▶ [TASK ITEM] For each line of the listing that contains "lines", make a copy and return it.

▶ [INPUT FOR THIS TASK]
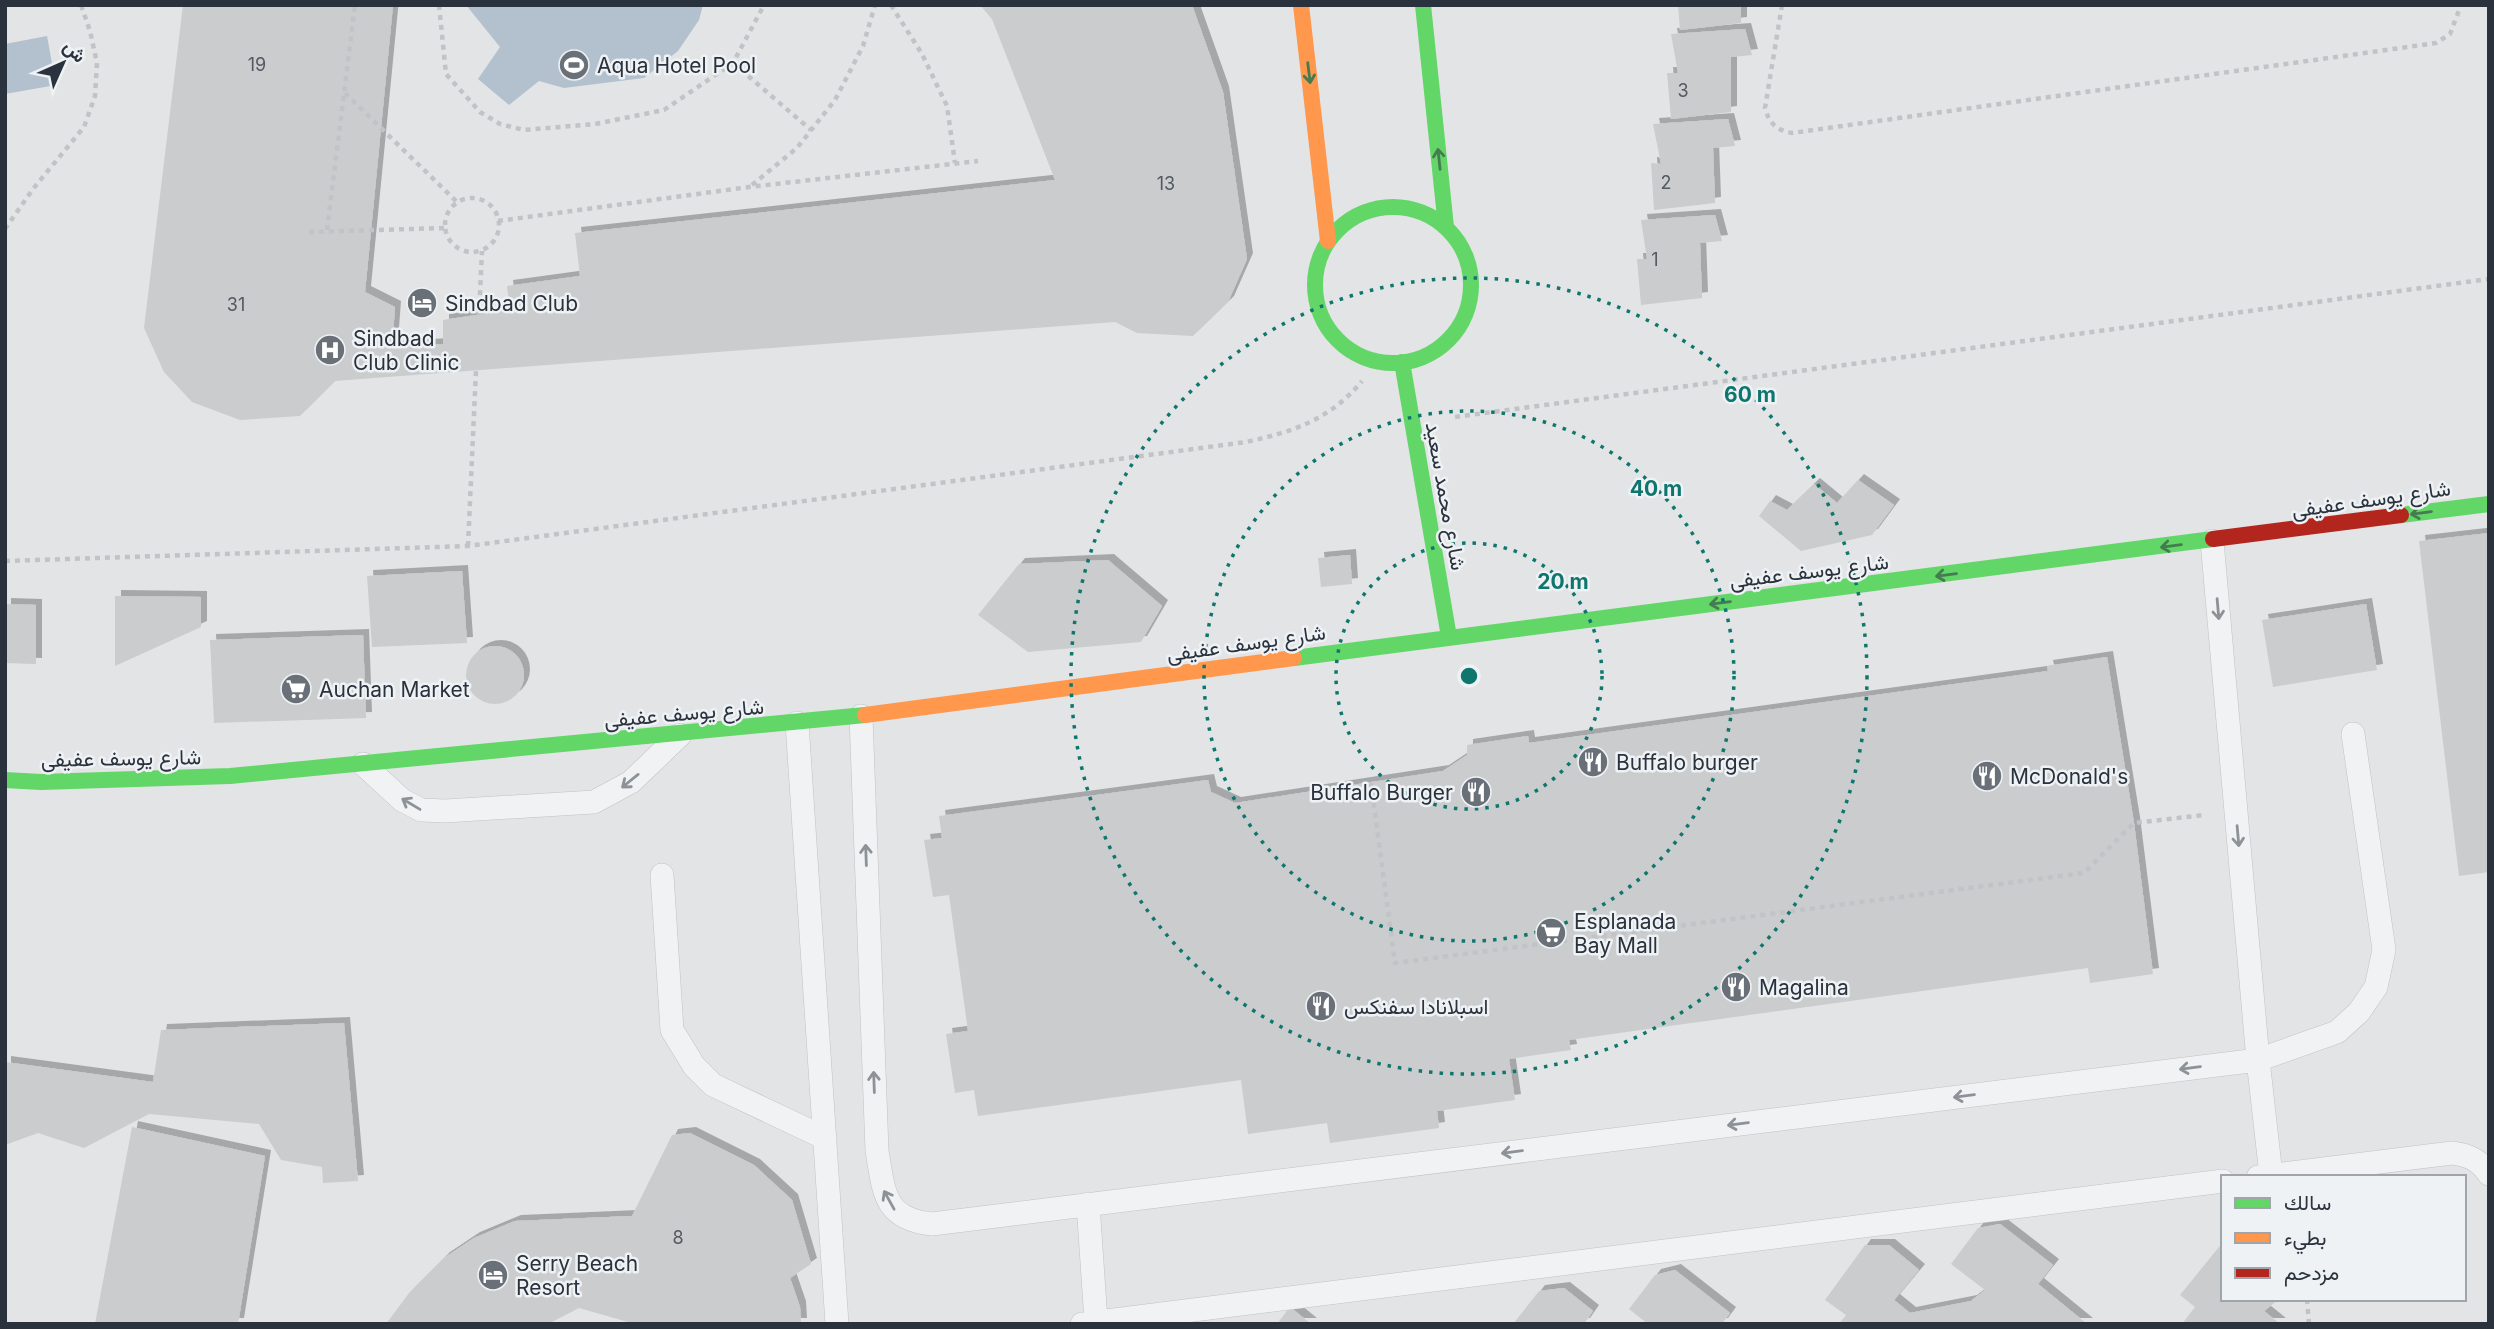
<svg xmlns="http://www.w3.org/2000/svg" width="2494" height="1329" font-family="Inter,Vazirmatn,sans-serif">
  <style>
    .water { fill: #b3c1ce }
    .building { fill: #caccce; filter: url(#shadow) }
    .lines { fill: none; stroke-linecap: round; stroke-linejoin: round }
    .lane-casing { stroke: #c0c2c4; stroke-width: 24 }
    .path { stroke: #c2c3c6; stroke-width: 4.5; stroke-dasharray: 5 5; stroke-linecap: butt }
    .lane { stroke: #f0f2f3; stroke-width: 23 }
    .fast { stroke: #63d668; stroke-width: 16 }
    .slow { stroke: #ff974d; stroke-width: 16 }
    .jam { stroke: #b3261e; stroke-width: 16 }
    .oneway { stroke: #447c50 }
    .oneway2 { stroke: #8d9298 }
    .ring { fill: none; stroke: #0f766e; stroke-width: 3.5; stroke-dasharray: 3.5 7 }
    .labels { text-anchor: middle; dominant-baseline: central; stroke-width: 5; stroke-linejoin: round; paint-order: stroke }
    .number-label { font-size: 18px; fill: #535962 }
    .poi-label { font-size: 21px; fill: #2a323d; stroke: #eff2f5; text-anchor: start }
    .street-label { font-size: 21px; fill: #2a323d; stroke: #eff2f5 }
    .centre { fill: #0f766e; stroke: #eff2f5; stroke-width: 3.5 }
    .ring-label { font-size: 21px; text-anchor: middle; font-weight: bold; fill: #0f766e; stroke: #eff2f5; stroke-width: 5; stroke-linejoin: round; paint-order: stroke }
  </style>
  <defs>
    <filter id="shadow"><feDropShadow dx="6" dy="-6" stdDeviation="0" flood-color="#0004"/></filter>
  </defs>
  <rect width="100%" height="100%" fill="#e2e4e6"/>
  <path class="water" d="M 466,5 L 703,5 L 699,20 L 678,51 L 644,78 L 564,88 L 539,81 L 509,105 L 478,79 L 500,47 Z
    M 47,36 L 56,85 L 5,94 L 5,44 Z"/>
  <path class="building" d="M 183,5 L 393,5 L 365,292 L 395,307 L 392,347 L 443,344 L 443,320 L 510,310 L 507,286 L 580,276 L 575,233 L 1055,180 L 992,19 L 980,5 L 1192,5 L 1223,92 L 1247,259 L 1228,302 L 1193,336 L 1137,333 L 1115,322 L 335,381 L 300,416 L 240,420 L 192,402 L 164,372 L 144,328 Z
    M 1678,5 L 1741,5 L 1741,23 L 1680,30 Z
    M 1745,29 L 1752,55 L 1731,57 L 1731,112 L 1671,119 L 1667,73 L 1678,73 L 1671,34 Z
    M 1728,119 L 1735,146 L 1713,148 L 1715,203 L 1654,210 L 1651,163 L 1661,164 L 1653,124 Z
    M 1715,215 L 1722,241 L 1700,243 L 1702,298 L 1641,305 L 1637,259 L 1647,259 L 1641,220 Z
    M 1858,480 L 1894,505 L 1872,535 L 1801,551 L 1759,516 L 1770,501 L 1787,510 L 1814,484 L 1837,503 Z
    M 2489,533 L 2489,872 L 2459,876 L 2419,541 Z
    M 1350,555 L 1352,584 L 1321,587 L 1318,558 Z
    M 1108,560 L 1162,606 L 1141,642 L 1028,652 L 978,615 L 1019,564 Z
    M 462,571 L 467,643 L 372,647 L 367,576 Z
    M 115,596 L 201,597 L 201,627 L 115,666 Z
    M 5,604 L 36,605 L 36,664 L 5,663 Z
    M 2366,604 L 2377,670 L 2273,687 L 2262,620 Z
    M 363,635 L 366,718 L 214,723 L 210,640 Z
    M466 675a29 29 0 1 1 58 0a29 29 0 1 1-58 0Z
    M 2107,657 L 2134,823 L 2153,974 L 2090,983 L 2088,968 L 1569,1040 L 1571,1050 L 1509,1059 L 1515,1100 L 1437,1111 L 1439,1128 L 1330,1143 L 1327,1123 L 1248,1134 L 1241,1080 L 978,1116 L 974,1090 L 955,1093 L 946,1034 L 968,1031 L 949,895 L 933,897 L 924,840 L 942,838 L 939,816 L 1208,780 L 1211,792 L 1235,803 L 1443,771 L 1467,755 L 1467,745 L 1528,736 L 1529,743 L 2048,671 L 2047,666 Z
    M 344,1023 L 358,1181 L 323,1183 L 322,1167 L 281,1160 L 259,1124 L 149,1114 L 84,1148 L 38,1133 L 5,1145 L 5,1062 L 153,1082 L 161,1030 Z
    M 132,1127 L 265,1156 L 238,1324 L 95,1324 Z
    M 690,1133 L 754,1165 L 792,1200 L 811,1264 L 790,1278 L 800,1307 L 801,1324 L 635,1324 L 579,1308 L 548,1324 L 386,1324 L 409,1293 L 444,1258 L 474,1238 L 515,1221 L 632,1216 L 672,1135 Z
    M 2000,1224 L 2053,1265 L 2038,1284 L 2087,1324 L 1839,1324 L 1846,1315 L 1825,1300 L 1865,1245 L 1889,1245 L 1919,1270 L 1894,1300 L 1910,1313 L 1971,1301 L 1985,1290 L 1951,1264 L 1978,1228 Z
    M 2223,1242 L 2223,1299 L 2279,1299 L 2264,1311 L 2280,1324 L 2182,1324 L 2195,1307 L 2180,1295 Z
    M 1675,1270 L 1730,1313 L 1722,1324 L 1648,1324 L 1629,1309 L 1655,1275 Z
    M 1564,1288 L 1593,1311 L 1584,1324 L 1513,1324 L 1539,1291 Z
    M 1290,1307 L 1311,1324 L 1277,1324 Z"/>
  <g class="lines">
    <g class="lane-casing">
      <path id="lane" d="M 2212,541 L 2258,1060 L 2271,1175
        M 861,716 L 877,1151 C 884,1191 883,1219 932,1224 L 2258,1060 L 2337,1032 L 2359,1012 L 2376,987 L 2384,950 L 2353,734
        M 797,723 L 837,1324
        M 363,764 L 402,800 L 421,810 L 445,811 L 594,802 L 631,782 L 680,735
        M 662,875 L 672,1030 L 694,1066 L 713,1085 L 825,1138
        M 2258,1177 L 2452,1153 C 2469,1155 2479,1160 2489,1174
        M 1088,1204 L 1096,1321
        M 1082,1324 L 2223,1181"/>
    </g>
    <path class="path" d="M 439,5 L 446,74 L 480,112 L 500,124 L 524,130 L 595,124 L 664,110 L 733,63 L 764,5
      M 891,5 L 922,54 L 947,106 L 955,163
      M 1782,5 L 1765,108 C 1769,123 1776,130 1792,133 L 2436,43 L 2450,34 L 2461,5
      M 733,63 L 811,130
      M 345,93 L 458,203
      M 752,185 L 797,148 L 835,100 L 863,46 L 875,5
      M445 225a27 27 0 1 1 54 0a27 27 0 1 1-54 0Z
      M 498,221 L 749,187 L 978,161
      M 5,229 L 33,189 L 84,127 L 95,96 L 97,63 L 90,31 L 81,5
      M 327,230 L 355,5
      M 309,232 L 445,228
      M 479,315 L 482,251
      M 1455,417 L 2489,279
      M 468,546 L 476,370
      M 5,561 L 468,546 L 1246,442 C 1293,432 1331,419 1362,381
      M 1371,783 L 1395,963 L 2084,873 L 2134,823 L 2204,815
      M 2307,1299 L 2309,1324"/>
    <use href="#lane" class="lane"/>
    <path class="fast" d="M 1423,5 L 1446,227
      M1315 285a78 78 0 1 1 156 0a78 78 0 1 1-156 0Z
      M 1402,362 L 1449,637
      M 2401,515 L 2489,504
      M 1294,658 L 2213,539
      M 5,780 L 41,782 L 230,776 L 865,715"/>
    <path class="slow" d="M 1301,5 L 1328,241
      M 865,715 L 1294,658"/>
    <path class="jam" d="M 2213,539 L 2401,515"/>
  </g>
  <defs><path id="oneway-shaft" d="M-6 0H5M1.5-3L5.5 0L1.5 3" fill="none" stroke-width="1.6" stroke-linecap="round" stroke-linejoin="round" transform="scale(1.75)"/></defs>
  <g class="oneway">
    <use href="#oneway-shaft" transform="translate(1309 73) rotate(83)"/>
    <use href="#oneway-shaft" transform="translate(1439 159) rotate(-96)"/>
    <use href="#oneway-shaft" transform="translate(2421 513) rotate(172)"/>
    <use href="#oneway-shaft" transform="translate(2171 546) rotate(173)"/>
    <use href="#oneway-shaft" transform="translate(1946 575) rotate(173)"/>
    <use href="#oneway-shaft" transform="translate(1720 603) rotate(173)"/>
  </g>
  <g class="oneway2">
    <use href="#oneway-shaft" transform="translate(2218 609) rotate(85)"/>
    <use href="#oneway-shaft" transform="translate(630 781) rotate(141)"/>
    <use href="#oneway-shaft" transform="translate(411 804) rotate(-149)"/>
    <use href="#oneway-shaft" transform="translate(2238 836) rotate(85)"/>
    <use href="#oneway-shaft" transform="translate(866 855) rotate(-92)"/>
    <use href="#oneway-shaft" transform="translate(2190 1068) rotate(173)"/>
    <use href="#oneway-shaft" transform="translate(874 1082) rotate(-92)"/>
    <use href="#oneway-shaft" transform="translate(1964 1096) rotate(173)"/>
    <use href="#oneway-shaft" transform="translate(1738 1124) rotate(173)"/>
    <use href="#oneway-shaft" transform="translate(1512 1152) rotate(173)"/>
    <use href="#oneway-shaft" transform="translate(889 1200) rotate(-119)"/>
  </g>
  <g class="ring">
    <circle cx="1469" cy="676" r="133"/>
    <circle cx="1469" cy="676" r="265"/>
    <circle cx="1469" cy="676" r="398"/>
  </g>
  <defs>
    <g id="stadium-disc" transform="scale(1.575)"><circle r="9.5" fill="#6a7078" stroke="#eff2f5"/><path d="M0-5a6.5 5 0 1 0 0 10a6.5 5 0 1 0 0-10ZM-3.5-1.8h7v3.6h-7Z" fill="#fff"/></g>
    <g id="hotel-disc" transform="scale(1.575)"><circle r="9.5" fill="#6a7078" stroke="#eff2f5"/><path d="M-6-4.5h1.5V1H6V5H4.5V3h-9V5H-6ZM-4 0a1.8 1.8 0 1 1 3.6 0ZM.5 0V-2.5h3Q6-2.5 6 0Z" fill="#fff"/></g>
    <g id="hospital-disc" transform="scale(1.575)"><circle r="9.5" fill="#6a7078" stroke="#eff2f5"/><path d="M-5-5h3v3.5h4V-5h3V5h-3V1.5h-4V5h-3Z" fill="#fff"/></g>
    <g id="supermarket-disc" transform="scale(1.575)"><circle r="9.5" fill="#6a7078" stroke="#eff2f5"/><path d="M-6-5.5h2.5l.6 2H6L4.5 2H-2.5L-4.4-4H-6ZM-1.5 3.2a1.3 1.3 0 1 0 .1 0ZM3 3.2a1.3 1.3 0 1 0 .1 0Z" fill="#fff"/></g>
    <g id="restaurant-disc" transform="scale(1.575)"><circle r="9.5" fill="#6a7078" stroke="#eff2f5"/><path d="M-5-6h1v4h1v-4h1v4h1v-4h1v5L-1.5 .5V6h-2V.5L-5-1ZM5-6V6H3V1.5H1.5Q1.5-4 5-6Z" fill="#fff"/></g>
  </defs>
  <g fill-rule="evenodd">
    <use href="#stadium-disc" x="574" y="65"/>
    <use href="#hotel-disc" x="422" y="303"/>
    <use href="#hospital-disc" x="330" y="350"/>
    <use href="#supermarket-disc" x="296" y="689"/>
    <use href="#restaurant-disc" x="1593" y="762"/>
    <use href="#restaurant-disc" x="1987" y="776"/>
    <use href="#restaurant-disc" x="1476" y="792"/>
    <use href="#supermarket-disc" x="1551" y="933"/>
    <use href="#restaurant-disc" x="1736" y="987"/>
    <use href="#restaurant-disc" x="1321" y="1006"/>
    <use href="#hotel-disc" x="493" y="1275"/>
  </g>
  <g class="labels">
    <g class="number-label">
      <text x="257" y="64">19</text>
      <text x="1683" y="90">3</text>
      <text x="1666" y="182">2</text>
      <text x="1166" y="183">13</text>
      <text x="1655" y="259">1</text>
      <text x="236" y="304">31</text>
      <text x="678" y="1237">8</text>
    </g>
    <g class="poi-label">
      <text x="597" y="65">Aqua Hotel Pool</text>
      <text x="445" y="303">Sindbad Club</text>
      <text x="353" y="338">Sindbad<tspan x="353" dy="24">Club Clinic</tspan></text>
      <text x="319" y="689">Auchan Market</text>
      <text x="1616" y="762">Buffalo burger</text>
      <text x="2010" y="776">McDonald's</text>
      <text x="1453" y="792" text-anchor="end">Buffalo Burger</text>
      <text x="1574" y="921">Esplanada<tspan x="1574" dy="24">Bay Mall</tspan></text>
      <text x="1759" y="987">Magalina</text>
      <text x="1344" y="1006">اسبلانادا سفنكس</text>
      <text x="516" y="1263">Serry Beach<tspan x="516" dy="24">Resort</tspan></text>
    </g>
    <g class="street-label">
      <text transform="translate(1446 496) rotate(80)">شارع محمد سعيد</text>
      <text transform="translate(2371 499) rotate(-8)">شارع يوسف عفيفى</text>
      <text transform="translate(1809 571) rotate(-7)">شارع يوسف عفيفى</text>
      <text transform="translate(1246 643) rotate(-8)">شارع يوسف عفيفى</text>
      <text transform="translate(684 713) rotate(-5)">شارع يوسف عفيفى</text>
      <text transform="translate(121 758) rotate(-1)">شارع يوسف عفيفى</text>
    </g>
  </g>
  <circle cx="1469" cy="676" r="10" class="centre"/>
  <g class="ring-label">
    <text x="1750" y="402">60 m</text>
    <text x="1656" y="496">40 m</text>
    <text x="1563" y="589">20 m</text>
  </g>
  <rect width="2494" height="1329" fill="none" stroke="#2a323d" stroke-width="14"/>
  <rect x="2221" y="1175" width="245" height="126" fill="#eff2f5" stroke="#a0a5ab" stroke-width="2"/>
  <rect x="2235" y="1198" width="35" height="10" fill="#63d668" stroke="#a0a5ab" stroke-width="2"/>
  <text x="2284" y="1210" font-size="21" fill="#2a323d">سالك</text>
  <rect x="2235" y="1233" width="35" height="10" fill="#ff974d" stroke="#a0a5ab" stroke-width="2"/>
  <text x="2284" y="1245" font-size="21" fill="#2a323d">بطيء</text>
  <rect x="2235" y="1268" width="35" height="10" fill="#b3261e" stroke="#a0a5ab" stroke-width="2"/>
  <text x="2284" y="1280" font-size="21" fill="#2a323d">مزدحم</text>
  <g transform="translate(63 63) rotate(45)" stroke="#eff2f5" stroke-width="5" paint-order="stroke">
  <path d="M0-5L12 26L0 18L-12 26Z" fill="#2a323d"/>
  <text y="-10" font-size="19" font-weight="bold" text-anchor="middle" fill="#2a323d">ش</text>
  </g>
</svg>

▶ [RESPONSE TO THIS TASK]
    .lines { fill: none; stroke-linecap: round; stroke-linejoin: round }
  <g class="lines">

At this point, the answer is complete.